Because WNO isn’t a competitive endeavor, and because flash fiction needs to be read in a short span of time, but not necessarily written in a short space of time – indeed, I think the calendar/clock expenditure per word is probably higher for flash – it occurs to me that there’s no reason why the exercise rubric shouldn’t be shared in advance.

So for Monday night, I plan to do a brief burble on flash fiction, its care & feeding, blah, blah, and then a round-robin session of readings from the results of the exercise. I’d like to feature also a few minutes feedback from the audience for each reader, in real time.

Yes, this sounds a lot like the WFoD Flash Workshop format. Because that format has produced some pretty good flash fiction over the past couple of years.

So the exercise is simply this:

  • obviously, read the text below,
  • finish it, i.e. write the old man’s note, then
  • edit/revise it down to around 500 words – it’s 616 as it stands, and how long the old geezer’s note is is entirely up to you. [note that 500 words would still probably fall outside the target for the NHWP Three Minute Fiction Slam. But Flash fiction itself has no such constraint. If you’re interested in what it takes to be competitive, shoot for 400 words.]

The implicit expectation of course, is that your additions and edits should make a coherent, engaging, and entertaining whole story.

Notes on the text:

It’s mine, entirely. I’ve been struggling with it for a couple of weeks and was about to put it away for a while when it occurred to me that this might be a better use for it.

It’s entirely first-draft, I haven’t done any doctoring or revising or anything. So there’s plenty of edit-fodder.

Friends familiar with more of my work than the flash stuff will feel at home.

The text:

Last Call at the Tin Hat

The big round booth in the corner of the Tin Hat had been empty all night. Now the whole place was empty. Lenny turned as he wiped the bar down to look up at the clock – 2:44. He smiled as the Frank Sinatra lyric trudged through his head.

“Last call,” he intoned up the length of the empty bar, “y’all,” he added softly with a slight smile.

“Double Johnny Black, please,” came from the corner booth, startling Lenny. He looked and there was an elderly man in battered brown fedora and tweed jacket, Oom Paul pipe dangling under a ramshackle mustache. “Straight up, please.”

Lenny recomposed himself and poured. “Double Johnny Black, straight up” he repeated as he put the glass on the bar and pushed it gently toward the end nearest the corner booth. It came to rest perfectly aligned in the apex of the ninety-degree bend in the bar that pointed into the corner. The old guy was there waiting for it, and took it back to the booth, leaving a deuce in its place. Lenny took the bill, rang up $1.25, took six bits from the till and pocketed it.

“Thanks,” he called over his shoulder.

“Don’t mention it,” came from the corner booth.

As Lenny turned to remind the customer that it was ten minutes ‘til closing time, he saw the door to the john swing shut. There was no one in the corner booth, and the rocks glass on the table was empty.
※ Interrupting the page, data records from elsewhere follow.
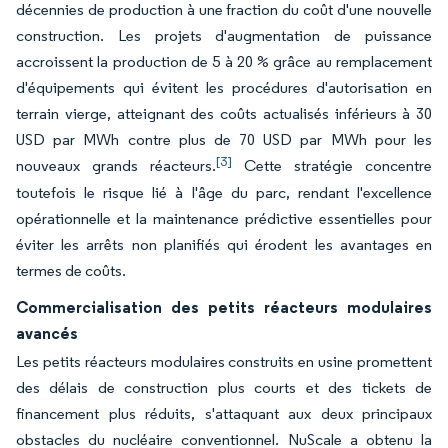
décennies de production à une fraction du coût d'une nouvelle
construction. Les projets d'augmentation de puissance
accroissent la production de 5 à 20 % grâce au remplacement
d'équipements qui évitent les procédures d'autorisation en
terrain vierge, atteignant des coûts actualisés inférieurs à 30
USD par MWh contre plus de 70 USD par MWh pour les
[3]
nouveaux grands réacteurs.
Cette stratégie concentre
toutefois le risque lié à l'âge du parc, rendant l'excellence
opérationnelle et la maintenance prédictive essentielles pour
éviter les arrêts non planifiés qui érodent les avantages en
termes de coûts.
Commercialisation des petits réacteurs modulaires
avancés
Les petits réacteurs modulaires construits en usine promettent
des délais de construction plus courts et des tickets de
financement plus réduits, s'attaquant aux deux principaux
obstacles du nucléaire conventionnel. NuScale a obtenu la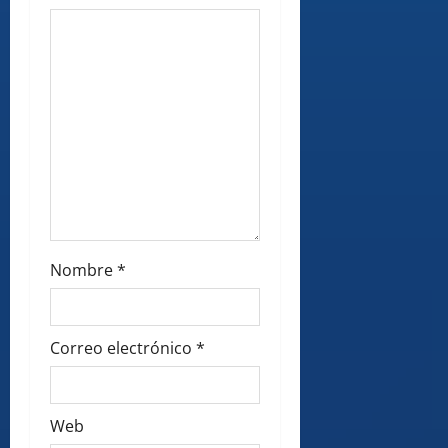
o
n
Nombre
*
Correo electrónico
*
Web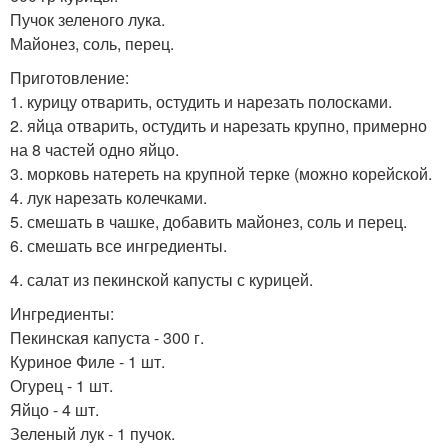
Пучок зеленого лука.
Майонез, соль, перец.
Приготовление:
1. курицу отварить, остудить и нарезать полосками.
2. яйца отварить, остудить и нарезать крупно, примерно
на 8 частей одно яйцо.
3. морковь натереть на крупной терке (можно корейской.
4. лук нарезать колечками.
5. смешать в чашке, добавить майонез, соль и перец.
6. смешать все ингредиенты.
4. салат из пекинской капусты с курицей.
Ингредиенты:
Пекинская капуста - 300 г.
Куриное Филе - 1 шт.
Огурец - 1 шт.
Яйцо - 4 шт.
Зеленый лук - 1 пучок.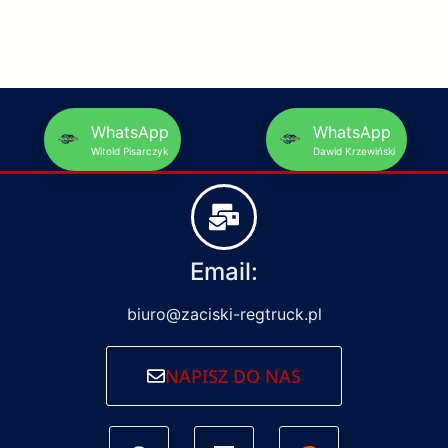
WhatsApp
WhatsApp
Witold Pisarczyk
Dawid Krzewiński
Email:
biuro@zaciski-regtruck.pl
NAPISZ DO NAS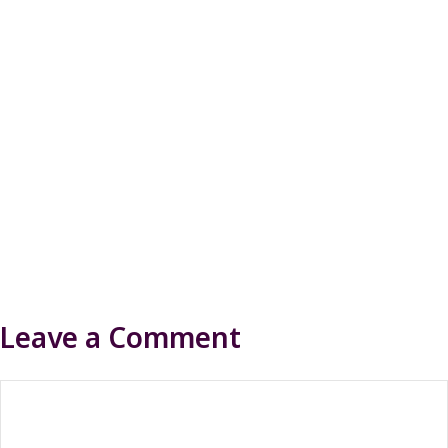
Leave a Comment
Comment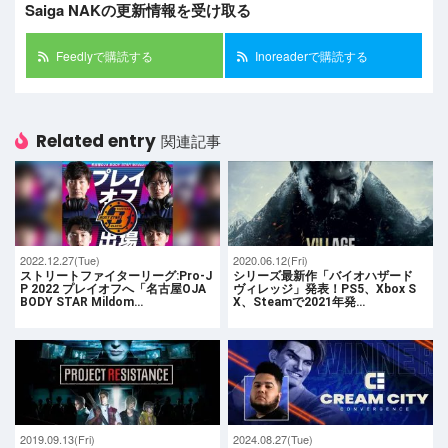
Saiga NAKの更新情報を受け取る
Feedlyで購読する
Inoreaderで購読する
Related entry
関連記事
2022.12.27(Tue)
2020.06.12(Fri)
ストリートファイターリーグ:Pro-J
シリーズ最新作「バイオハザード
P 2022 プレイオフへ「名古屋OJA
ヴィレッジ」発表！PS5、Xbox S
BODY STAR Mildom…
X、Steamで2021年発…
2019.09.13(Fri)
2024.08.27(Tue)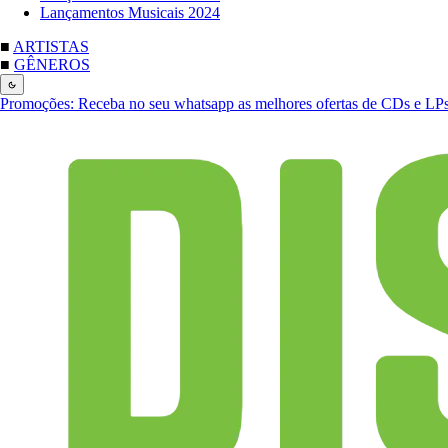
Lançamentos Musicais 2024
■
ARTISTAS
■
GÊNEROS
Promoções:
Receba no seu whatsapp as melhores ofertas de CDs e LP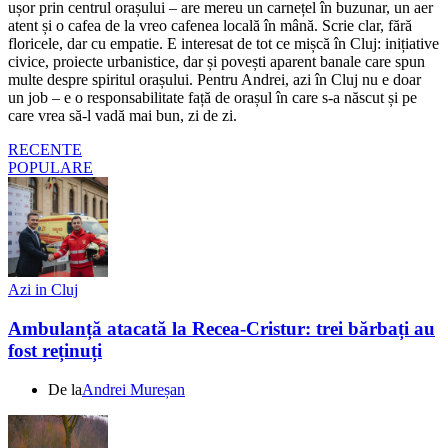
ușor prin centrul orașului – are mereu un carnețel în buzunar, un aer
atent și o cafea de la vreo cafenea locală în mână. Scrie clar, fără
floricele, dar cu empatie. E interesat de tot ce mișcă în Cluj: inițiative
civice, proiecte urbanistice, dar și povești aparent banale care spun
multe despre spiritul orașului. Pentru Andrei, azi în Cluj nu e doar
un job – e o responsabilitate față de orașul în care s-a născut și pe
care vrea să-l vadă mai bun, zi de zi.
RECENTE
POPULARE
Azi in Cluj
Ambulanță atacată la Recea-Cristur: trei bărbați au
fost reținuți
De la
Andrei Mureșan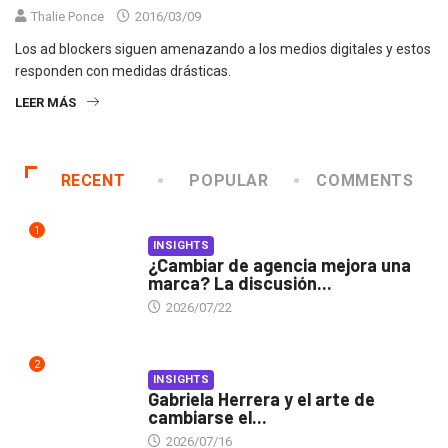
Thalie Ponce
2016/03/09
Los ad blockers siguen amenazando a los medios digitales y estos
responden con medidas drásticas.
LEER MÁS
RECENT
POPULAR
COMMENTS
1
INSIGHTS
¿Cambiar de agencia mejora una
marca? La discusión...
2026/07/22
2
INSIGHTS
Gabriela Herrera y el arte de
cambiarse el...
2026/07/16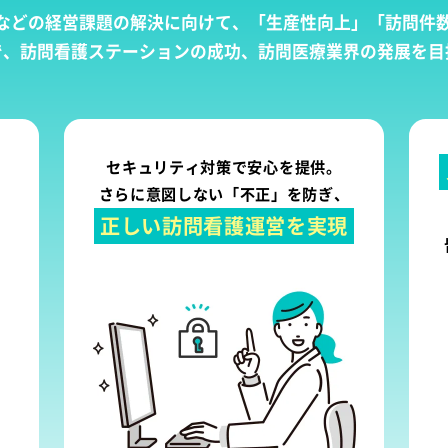
などの経営課題の解決に向けて、「生産性向上」「訪問件
で、訪問看護ステーションの成功、訪問医療業界の発展を目
セキュリティ対策で安心を提供。
さらに意図しない「不正」を防ぎ、
正しい訪問看護運営を実現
He walked over to collect it, and said “Ten ‘til closing, my friend,” loudly at the door to the Gents’. The reply was muffled but sounded amiable. Lenny continued his closing routine.

At last, and at 3:04, Lenny locked the back door that led to the alley and began to shed his apron as he threaded his way among the kegs and empties in the furthest-back store-room. Back in the bar he saw the old gent’s fedora on the table in the corner booth, the big pipe still in the ashtray.

“Oh shit,” he muttered and headed for the john. “Anybody in here?” he shouted as he poked his head into the gents’ room. There was no reply. He pushed the door open further and looked around, having no idea why he was being so careful. There was no one at the urinals or the sink, so he walked toward the two stalls, almost on tiptoe. Under the door of stall #1 he saw the shoes; crouching a bit, he made out a right hand sagging to the floor. “Shit,” he repeated, and reached out and rapped on the stall door. “You ok, mister? Closing time.”


The cops had cleared out. Nothing to interest them, old guy checked out in the john of a little neighborhood bar. As the ambulance drivers got ready to haul out their sad cargo, one motioned to Lenny and took a folded piece of paper from his shirt pocket. “Found this under his shoe,” he said, handing the paper to Lenny.

Lenny held the paper gingerly and looked at it for a few minutes. The he realized that he was alone and it was nearly 4:30 in the morning. He locked up the front door and turned off the lights in the bar, then headed for the little office to get his coat and lock up the night’s receipts. He dropped the keys into his pocket and they jingled on the three quarters from the old guy’s tip. He took the paper out of his pocket and read it.

Dear Lenny – 

copyright 2019, Dean Quarrell

There are two parts to this exercise:

1) write the old man’s note, and 

2) then pare the whole text down to 500 words.